Joy and Its Absence
On a hot Saturday night in the provinces, two handsome young lovers made their nuptial vows at a Christian church in front of family and friends, as is the custom. But at this wedding, unlike every other I’ve attended, the preacher harangued and scolded and pretended to cry, careful, it seemed, to inject the proceedings with a ponderous solemnity befitting a funeral or a disciplinary hearing. No one smiled; not the bridesmaids in their gowns and makeup, not the groomsmen, not the relatives, not the choir, and, heartbreakingly, not the bride and groom. Joy, for reasons I could not grasp, had been tacitly banished, relegated to less important occasions that didn’t involve pledges of love and loyalty. Naked, unabashed happiness — unreliable and dynamic, and therefore untrustworthy — was not the point of a wedding. At least not this one.
I usually cry at weddings, overwhelmed by romance. This time I did not weep. But a sadness stuck in my chest. I worried that the two young lovers standing before God and their precious ones viewed their union less as a palette of possibility and more as a necessary alliance. Where was the physical manifestation of ecstasy? Where was the joy?

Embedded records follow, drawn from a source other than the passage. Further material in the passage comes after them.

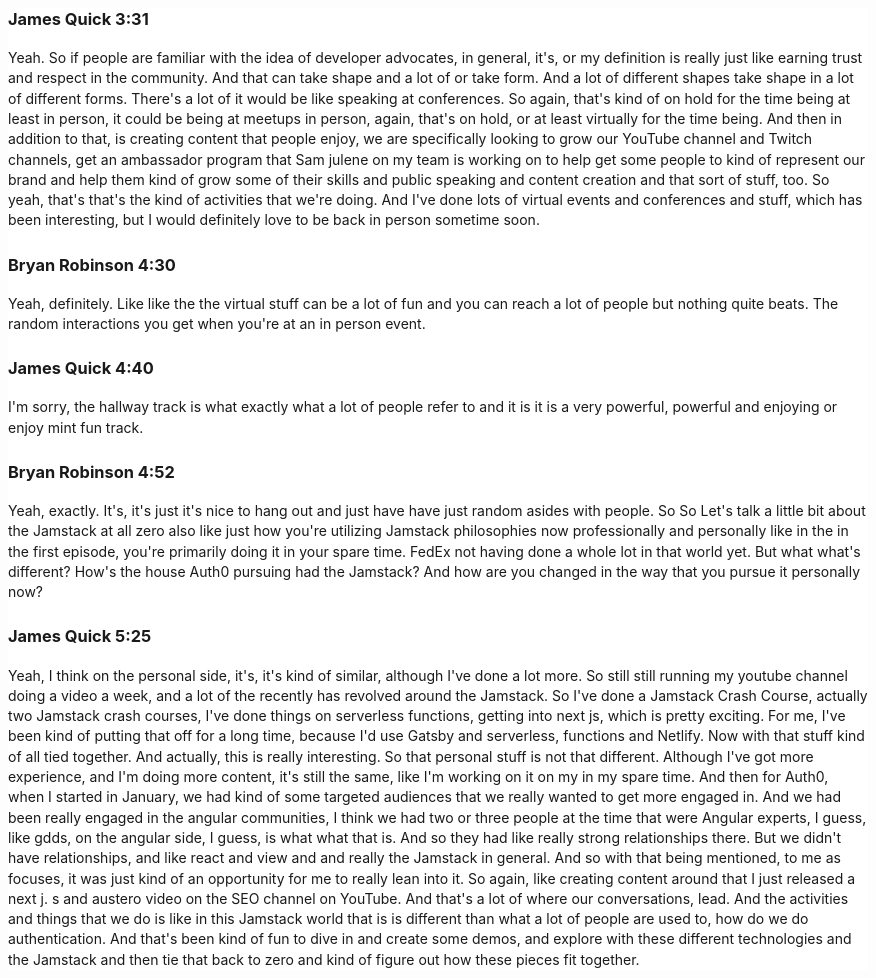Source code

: ### James Quick  3:31  
Yeah. So if people are familiar with the idea of developer advocates, in general, it's, or my definition is really just like earning trust and respect in the community. And that can take shape and a lot of or take form. And a lot of different shapes take shape in a lot of different forms. There's a lot of it would be like speaking at conferences. So again, that's kind of on hold for the time being at least in person, it could be being at meetups in person, again, that's on hold, or at least virtually for the time being. And then in addition to that, is creating content that people enjoy, we are specifically looking to grow our YouTube channel and Twitch channels, get an ambassador program that Sam julene on my team is working on to help get some people to kind of represent our brand and help them kind of grow some of their skills and public speaking and content creation and that sort of stuff, too. So yeah, that's that's the kind of activities that we're doing. And I've done lots of virtual events and conferences and stuff, which has been interesting, but I would definitely love to be back in person sometime soon.

### Bryan Robinson 4:30  
Yeah, definitely. Like like the the virtual stuff can be a lot of fun and you can reach a lot of people but nothing quite beats. The random interactions you get when you're at an in person event.

### James Quick  4:40  
I'm sorry, the hallway track is what exactly what a lot of people refer to and it is it is a very powerful, powerful and enjoying or enjoy mint fun track.

### Bryan Robinson 4:52  
Yeah, exactly. It's, it's just it's nice to hang out and just have have just random asides with people. So So Let's talk a little bit about the Jamstack at all zero also like just how you're utilizing Jamstack philosophies now professionally and personally like in the in the first episode, you're primarily doing it in your spare time. FedEx not having done a whole lot in that world yet. But what what's different? How's the house Auth0 pursuing had the Jamstack? And how are you changed in the way that you pursue it personally now?

### James Quick  5:25  
Yeah, I think on the personal side, it's, it's kind of similar, although I've done a lot more. So still still running my youtube channel doing a video a week, and a lot of the recently has revolved around the Jamstack. So I've done a Jamstack Crash Course, actually two Jamstack crash courses, I've done things on serverless functions, getting into next js, which is pretty exciting. For me, I've been kind of putting that off for a long time, because I'd use Gatsby and serverless, functions and Netlify. Now with that stuff kind of all tied together. And actually, this is really interesting. So that personal stuff is not that different. Although I've got more experience, and I'm doing more content, it's still the same, like I'm working on it on my in my spare time. And then for Auth0, when I started in January, we had kind of some targeted audiences that we really wanted to get more engaged in. And we had been really engaged in the angular communities, I think we had two or three people at the time that were Angular experts, I guess, like gdds, on the angular side, I guess, is what what that is. And so they had like really strong relationships there. But we didn't have relationships, and like react and view and and really the Jamstack in general. And so with that being mentioned, to me as focuses, it was just kind of an opportunity for me to really lean into it. So again, like creating content around that I just released a next j. s and austero video on the SEO channel on YouTube. And that's a lot of where our conversations, lead. And the activities and things that we do is like in this Jamstack world that is is different than what a lot of people are used to, how do we do authentication. And that's been kind of fun to dive in and create some demos, and explore with these different technologies and the Jamstack and then tie that back to zero and kind of figure out how these pieces fit together.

On Sunday night in the big city, Hiromi Uehara, the keyboard virtuoso, gave a workshop and performed a concert. She was dazzling, as she always is, the demonic lovechild of Art Tatum and Vladimir Horowitz. Hiromi’s technique and harmonic fluency is marvelous and rare, and the music she makes tends to leave listeners awestruck, me included. But what was most magnificent about Hiromi, was the obvious, uncontainable joy flowing through her body. The smile on her face was in her elbows and her hips; the smile was in her molecular structure, and it radiated to the back of the concert hall and beyond, blessing all who listened with a kind of musical holy water. This was a 90-minute orgasm. This was nirvana. And she was happy — she was overjoyed — to share it with all of us, her friends.

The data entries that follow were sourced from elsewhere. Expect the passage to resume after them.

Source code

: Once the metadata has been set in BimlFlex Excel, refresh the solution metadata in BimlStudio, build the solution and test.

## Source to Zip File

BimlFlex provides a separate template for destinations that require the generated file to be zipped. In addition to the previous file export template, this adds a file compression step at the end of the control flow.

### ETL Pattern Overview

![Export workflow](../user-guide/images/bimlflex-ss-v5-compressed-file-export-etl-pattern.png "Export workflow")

Earlier, Hiromi had told an interlocutor that she doesn’t consider the four or five or more hours-a-day she practices at the piano to be work. For her it is play. She said she found it curious that anyone would complement her for being dedicated to her art. When a child spends five hours at his Playstation, no one celebrates. “For me, the piano is my video game,” Hiromi explained. “Making music is what I do.”
“I want to make people happy.”
Is there a better reason to do anything? Is there a better reason to be married, to toil, to dream, to fail, to try again? If not for the omnipresent opportunity to create and experience joy, the joy of being human and being alive, the heartache and disappointment of living seems not worth the trouble, especially when the afterlife promises to be so much better.
God was in the house Sunday night. We all felt her spirit.